Introduction We aimed to develop algorithms distinguishing type 1 diabetes (T1D) from type 2 diabetes in adults ≥18 years old using primary care electronic medical record (EMRPC) and administrative healthcare data from Ontario, Canada, and to estimate T1D prevalence and incidence.

Research design and methods The reference population was a random sample of patients with diabetes in EMRPC whose charts were manually abstracted (n=5402). Algorithms were developed using classification trees, random forests, and rule-based methods, using electronic medical record (EMR) data, administrative data, or both. Algorithm performance was assessed in EMRPC. Administrative data algorithms were additionally evaluated using a diabetes clinic registry with endocrinologist-assigned diabetes type (n=29 371). Three algorithms were applied to the Ontario population to evaluate the minimum, moderate and maximum estimates of T1D prevalence and incidence rates between 2010 and 2017, and trends were analyzed using negative binomial regressions.

Results Of 5402 individuals with diabetes in EMRPC, 195 had T1D. Sensitivity, specificity, positive predictive value and negative predictive value for the best performing algorithms were 80.6% (75.9–87.2), 99.8% (99.7–100), 94.9% (92.3–98.7), and 99.3% (99.1–99.5) for EMR, 51.3% (44.0–58.5), 99.5% (99.3–99.7), 79.4% (71.2–86.1), and 98.2% (97.8–98.5) for administrative data, and 87.2% (81.7–91.5), 99.9% (99.7–100), 96.6% (92.7–98.7) and 99.5% (99.3–99.7) for combined EMR and administrative data. Administrative data algorithms had similar sensitivity and specificity in the diabetes clinic registry. Of 11 499 711 adults in Ontario in 2017, there were 24 789 (0.22%, minimum estimate) to 102 140 (0.89%, maximum estimate) with T1D. Between 2010 and 2017, the age-standardized and sex-standardized prevalence rates per 1000 person-years increased (minimum estimate 1.7 to 2.56, maximum estimate 7.48 to 9.86, p<0.0001). In contrast, incidence rates decreased (minimum estimate 0.1 to 0.04, maximum estimate 0.47 to 0.09, p<0.0001).

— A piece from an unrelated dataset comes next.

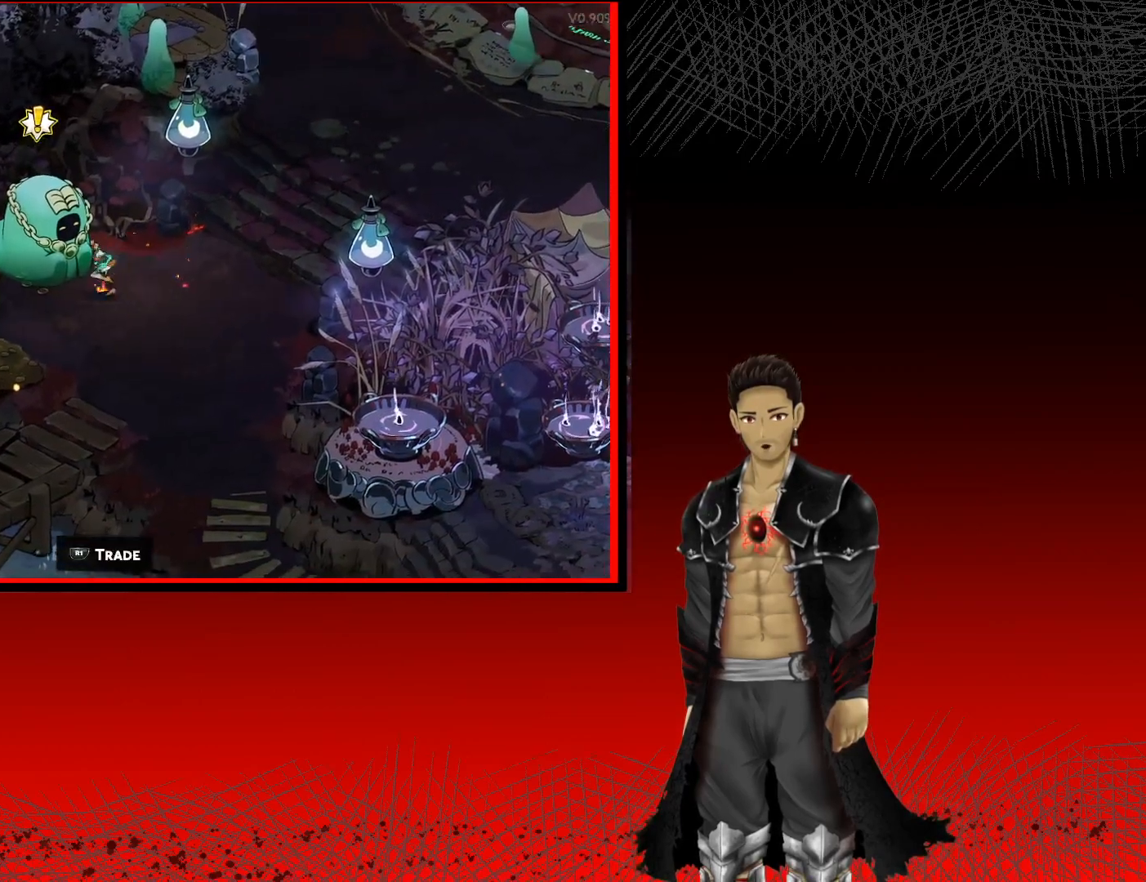
{"buttons": [], "left_stick": "center", "right_stick": "center", "events": [[17, "left_stick", "center"], [67, "R1", "down"], [267, "R1", "up"]]}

Conclusions Primary care EMR and administrative data algorithms performed well in identifying T1D and demonstrated increasing T1D prevalence in Ontario. These algorithms may permit the development of large, population-based cohort studies of T1D.

  • type 1
  • population-based studies
  • clinical epidemiology
  • validation

This is an open access article distributed in accordance with the Creative Commons Attribution Non Commercial (CC BY-NC 4.0) license, which permits others to distribute, remix, adapt, build upon this work non-commercially, and license their derivative works on different terms, provided the original work is properly cited, appropriate credit is given, any changes made indicated, and the use is non-commercial. See:

Statistics from

Request Permissions

If you wish to reuse any or all of this article please use the link below which will take you to the Copyright Clearance Center’s RightsLink service. You will be able to get a quick price and instant permission to reuse the content in many different ways.

Significance of this study

What is already known about this subject?

  • Validated algorithms identifying diabetes in large electronic medical record and administrative healthcare databases permit population-based research in diabetes but generally do not distinguish type 1 and type 2 diabetes.

  • The inability to identify type 1 diabetes in large databases is a barrier to understanding type 1 diabetes epidemiology and outcomes.

What are the new findings?

  • Algorithms identifying type 1 diabetes in a primary care electronic medical record database had excellent performance, and algorithms identifying type 1 diabetes in administrative healthcare data had good performance.

  • Application of the administrative data algorithms demonstrated that type 1 diabetes prevalence rates among adults in Ontario, Canada have been increasing since 2010, while incidence rates have been stable.

How might these results change the focus of research or clinical practice?

  • Application of these validated algorithms for identifying type 1 diabetes will permit population-based studies on the epidemiology, healthcare utilization, and outcomes of type 1 diabetes.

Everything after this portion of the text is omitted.